Вместо очевидного и сравнительно простого решения — сделать освещенный прямоугольник окна просто частью стены на заднем плане, перед которой стоит стол, — он опускает занавеску непосредственно на переднем плане и размещает стол между окном и занавесом. И каким занавесом! Из грубого современного египетского хлопка, с таким навязчивым безвкусным рисунком. Точно так же можно воскликнуть: и каким окном! Среди всех матиссовских холстов с видами через окно больше всего изумляет это изображение: пальма-взрыв, листья, брызжущие во все стороны подобно петардам, разлетающимся из точки, в которой пересекаются поперечины оконной рамы. Матисс поместил ощетинившуюся пальму и кричащий занавес рядом, заставив их соперничать друг с другом. <…> Он испытывает восприимчивость зрителя, уравновешивая диссонансные элементы — эти две конфликтующие силы{118}
.Эмоция зрителя передается восхищенной прозой, отвечающей задумке Матисса. Завершая комментарий к картине, Барр считает необходимым отметить: «Матисс написал „Египетский занавес“ в год своего восьмидесятилетия».
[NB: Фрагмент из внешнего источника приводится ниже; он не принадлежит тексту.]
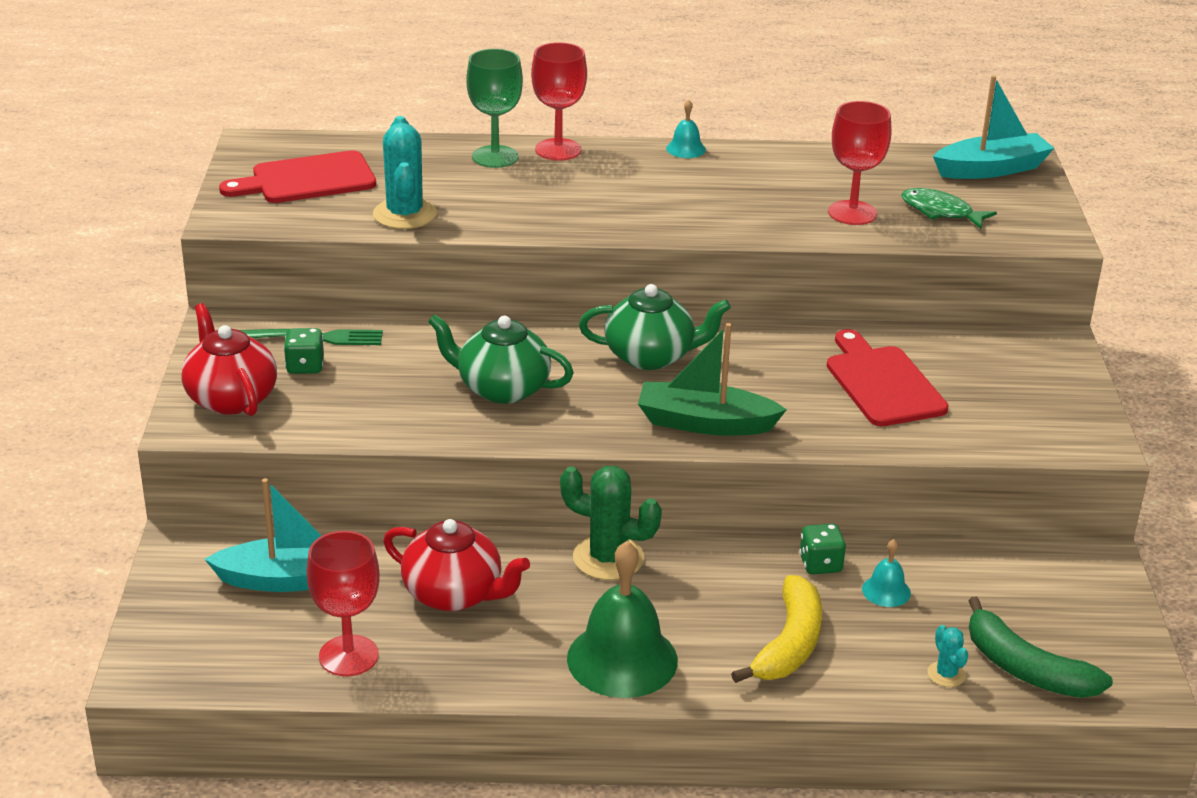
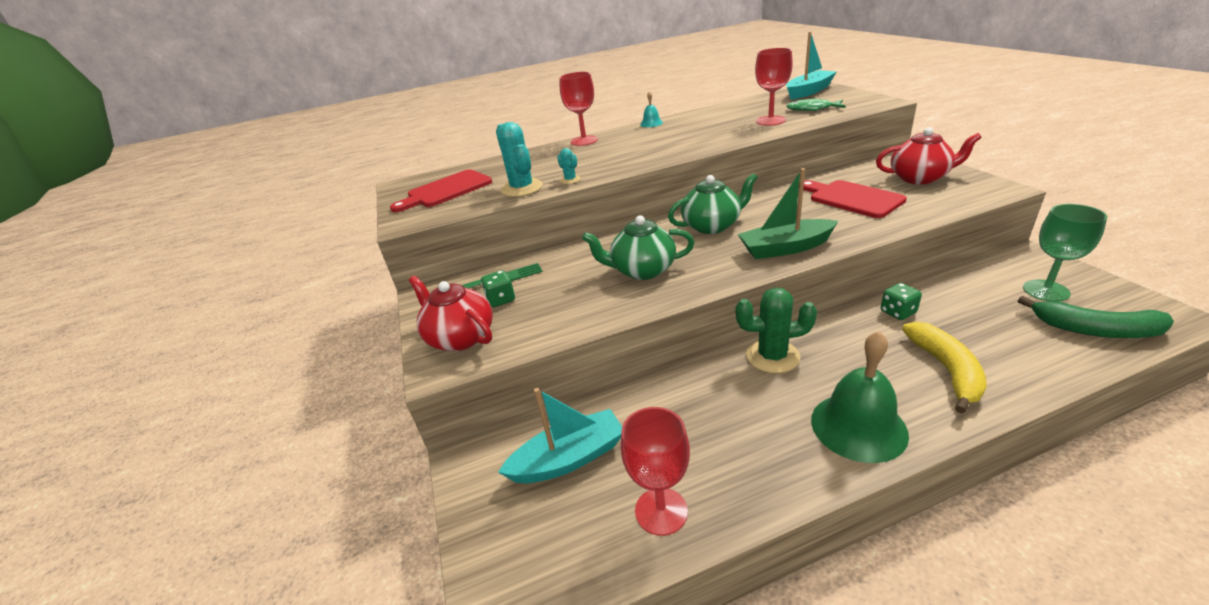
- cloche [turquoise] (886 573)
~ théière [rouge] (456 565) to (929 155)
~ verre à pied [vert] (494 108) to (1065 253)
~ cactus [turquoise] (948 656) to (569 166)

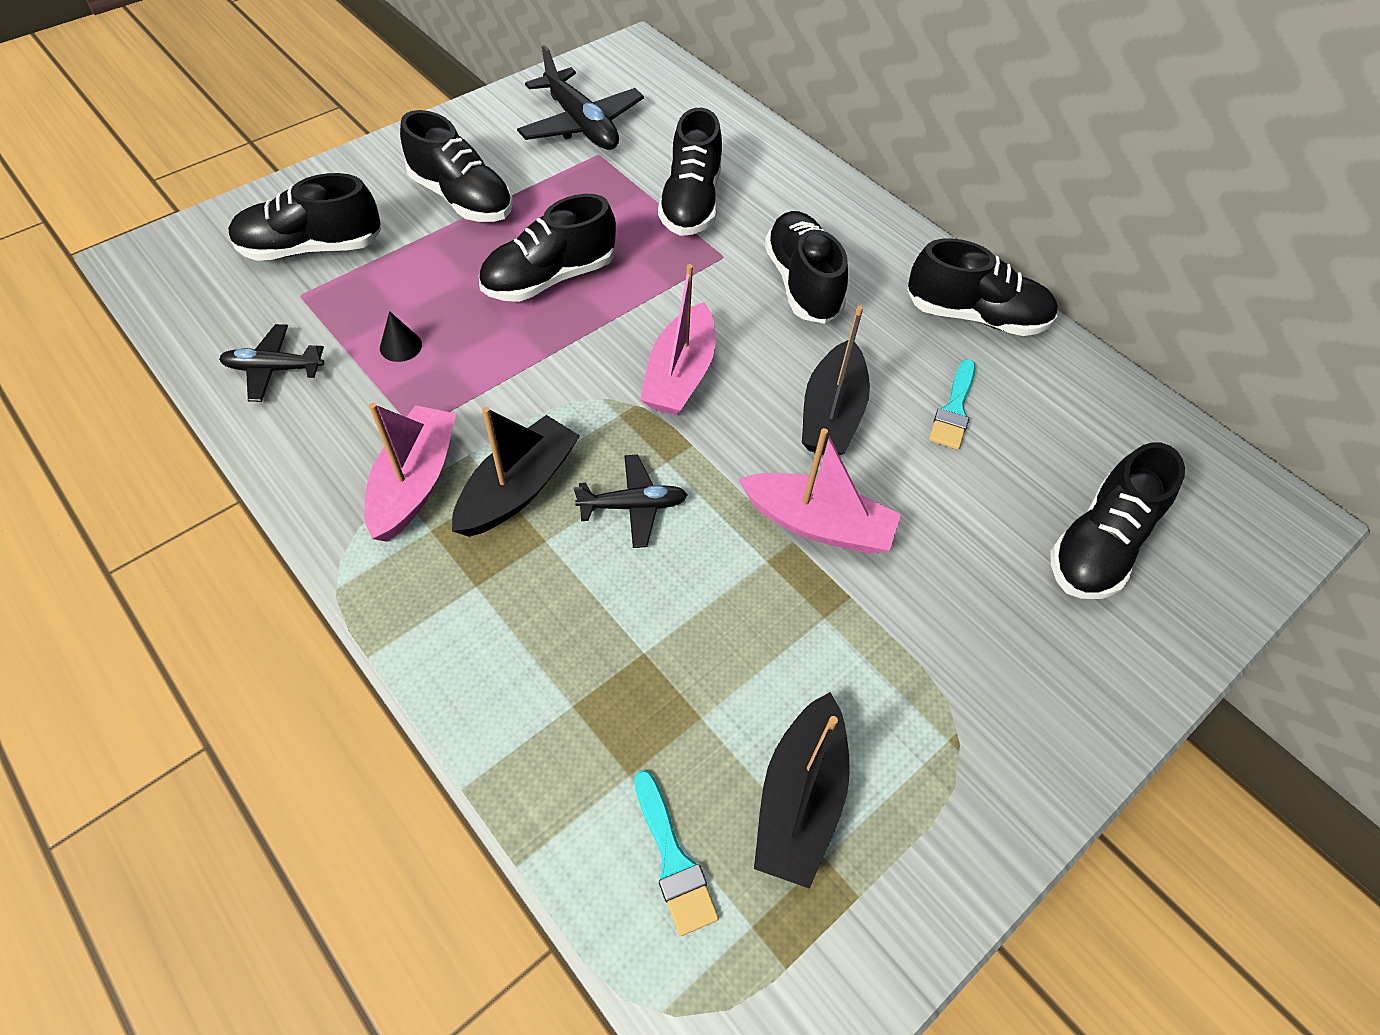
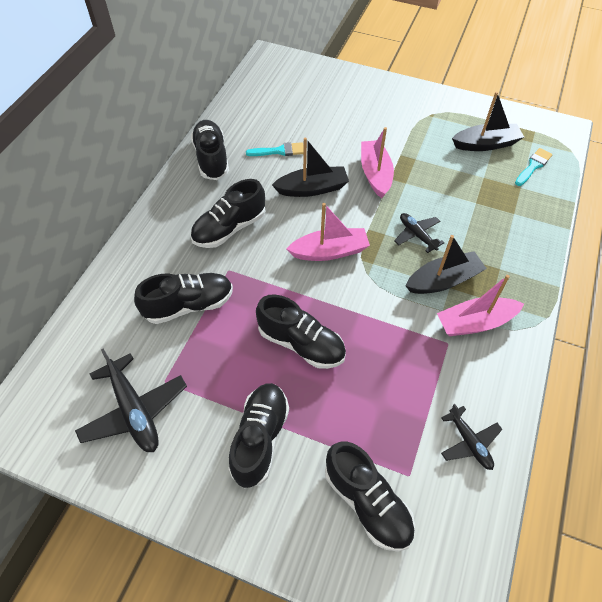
- cône [noir] (401 336)
- chaussure [noir] (1118 520)
~ bateau [noir] (516 472) = (446 264) 150 degrees clockwise
~ avion [noir] (580 97) = (131 400) 120 degrees clockwise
Слава одного из самых влиятельных художников-новаторов XX века прочно закрепилась за мастером сразу после ретроспективы 1951 года. До этого были ретроспективные выставки 1948, 1949 и 1950 годов в Филадельфии, Ницце, Люцерне и Париже, однако занять ведущее положение рядом с Пикассо Матиссу не удавалось. По мнению Барра, Матисс просто «не любил соперничество по складу своего характера, да и никогда всерьез не стремился возглавить какое-либо движение или художественное направление. Оба художника были ярко выраженными индивидуалистами, и хотя влияние, которое они оказывали на других, было велико, для Матисса и развития его творчества это не имело большого значения»{119}
.Однако в итоге, похоже, именно Пикассо занял и смог удержать приоритетную позицию в личном реестре Барра. Тот писал:
Должно быть искусство спокойное и легкое — как хорошее кресло, сказал Матисс. Но есть и такое, как у Пикассо: оно бросает нам вызов и будоражит. Поначалу этих двух художников бывает сложно понять, но, подобно уму и мышцам, наше эстетическое чутье совершенствуется, если упражнять его и не щадить, принуждая к труду. Для меня удовольствие никогда не было главным в искусстве: главное — это толчок, несущий новизну восприятия и понимания жизни, даже ее тягот, тупиков и трагедий, но при этом и радостей{120}
.Барр вспоминал, что Гринберг также участвовал в спорах вокруг Пикассо и Матисса и был на стороне Матисса. Называя Пикассо художником большой исторической значимости, Гринберг говорил, что Матисс «глубоко достоверен», и это делает его «величайшим мастером XX века». Барр пытается выбрать другую чашу весов: он замечает, что пафос Гринберга порой выглядит «неосторожным преувеличением», и цитирует Роберта Мазеруэлла: «Матисс, может, и величайший из живущих художников, но мне больше по душе Пикассо: он имеет дело с любовью и смертью». Но затем, словно в ответ Мазеруэллу или самому себе, Барр добавляет: «Зато Матисс имеет дело с любовью и жизнью»{121}
.Что касается критики, то Барра упрекали главным образом за то, что в книге о Матиссе он не уделяет внимания иконографии и психологическим мотивам. Но умение Барра привнести поэзию в собственный дискурс вызывало у его аудитории эмоциональный отклик на произведение искусства, обогащая ее эстетический опыт. Он пренебрегал теоретизированием не только оттого, что считал это неуместным, но также считая, что это не отвечает чаяниям публики.